■ WORK ITEM: Each line of the records below that contains "General" needs to be copied.

Saved data entries:
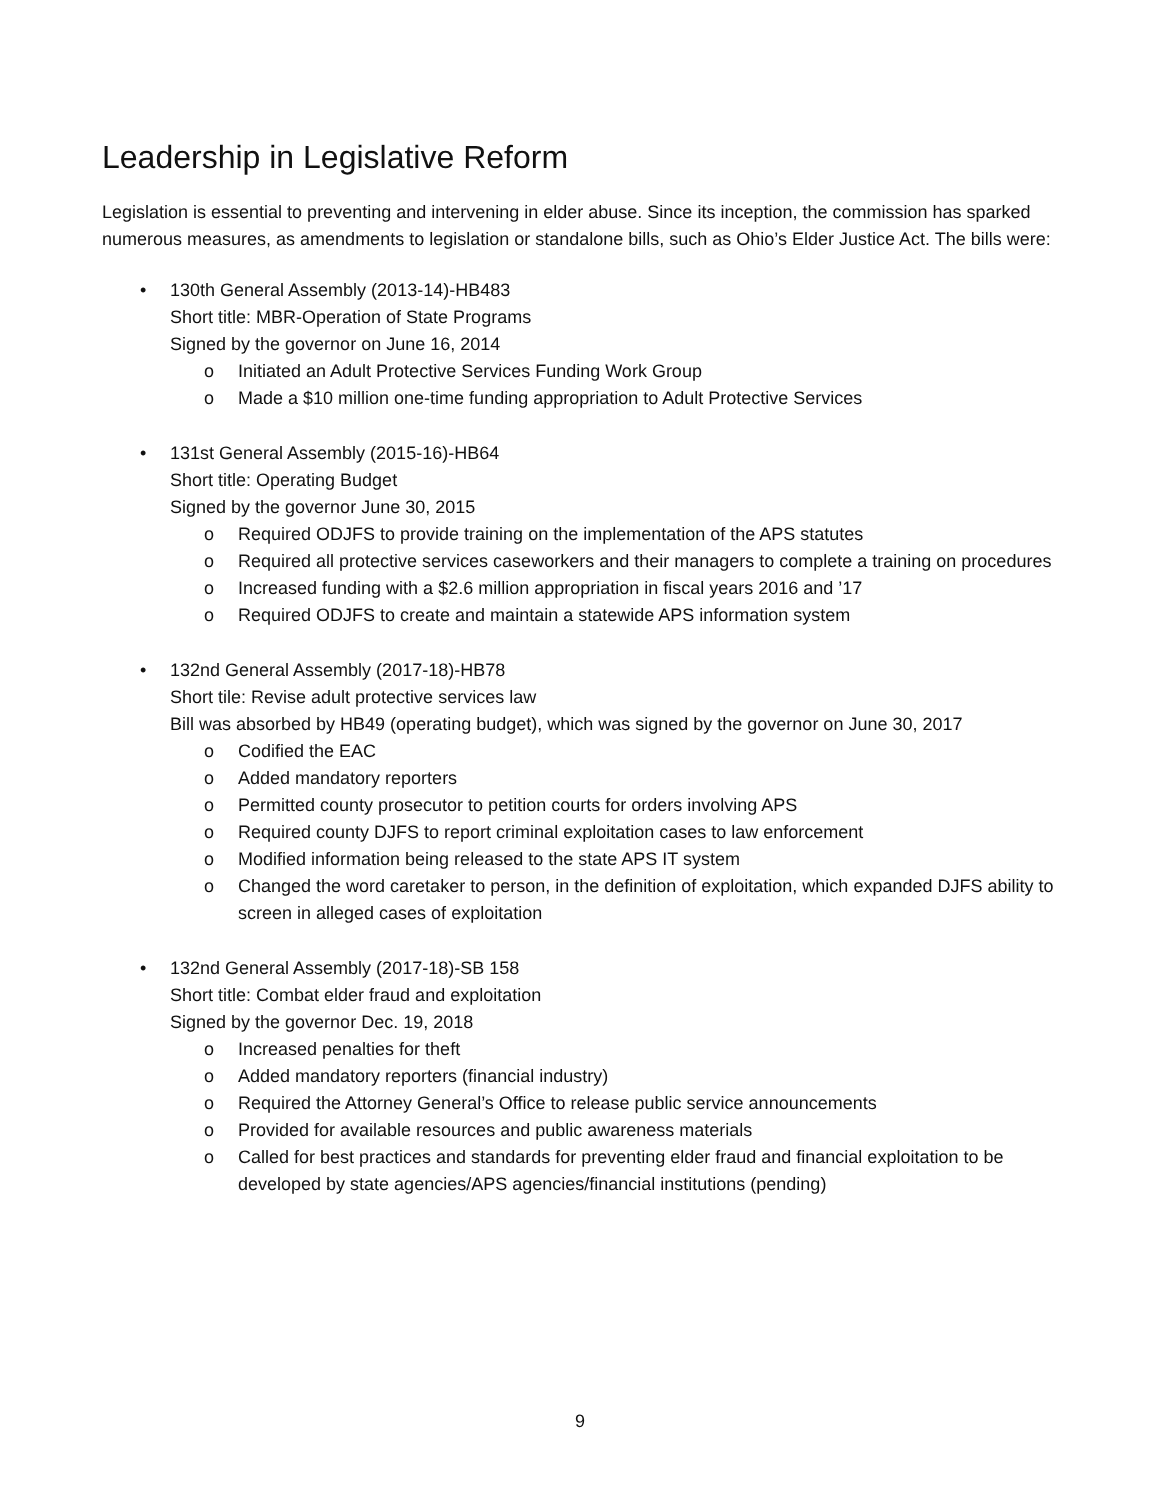Leadership in Legislative Reform
Legislation is essential to preventing and intervening in elder abuse. Since its inception, the commission has sparked numerous measures, as amendments to legislation or standalone bills, such as Ohio’s Elder Justice Act. The bills were:
• 130th General Assembly (2013-14)-HB483
Short title: MBR-Operation of State Programs
Signed by the governor on June 16, 2014
o Initiated an Adult Protective Services Funding Work Group
o Made a $10 million one-time funding appropriation to Adult Protective Services
• 131st General Assembly (2015-16)-HB64
Short title: Operating Budget
Signed by the governor June 30, 2015
o Required ODJFS to provide training on the implementation of the APS statutes
o Required all protective services caseworkers and their managers to complete a training on procedures
o Increased funding with a $2.6 million appropriation in fiscal years 2016 and ’17
o Required ODJFS to create and maintain a statewide APS information system
• 132nd General Assembly (2017-18)-HB78
Short tile: Revise adult protective services law
Bill was absorbed by HB49 (operating budget), which was signed by the governor on June 30, 2017
o Codified the EAC
o Added mandatory reporters
o Permitted county prosecutor to petition courts for orders involving APS
o Required county DJFS to report criminal exploitation cases to law enforcement
o Modified information being released to the state APS IT system
o Changed the word caretaker to person, in the definition of exploitation, which expanded DJFS ability to screen in alleged cases of exploitation
• 132nd General Assembly (2017-18)-SB 158
Short title: Combat elder fraud and exploitation
Signed by the governor Dec. 19, 2018
o Increased penalties for theft
o Added mandatory reporters (financial industry)
o Required the Attorney General’s Office to release public service announcements
o Provided for available resources and public awareness materials
o Called for best practices and standards for preventing elder fraud and financial exploitation to be developed by state agencies/APS agencies/financial institutions (pending)
9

■ REPLY TO THE TASK:
• 130th General Assembly (2013-14)-HB483
• 131st General Assembly (2015-16)-HB64
• 132nd General Assembly (2017-18)-HB78
• 132nd General Assembly (2017-18)-SB 158
o Required the Attorney General’s Office to release public service announcements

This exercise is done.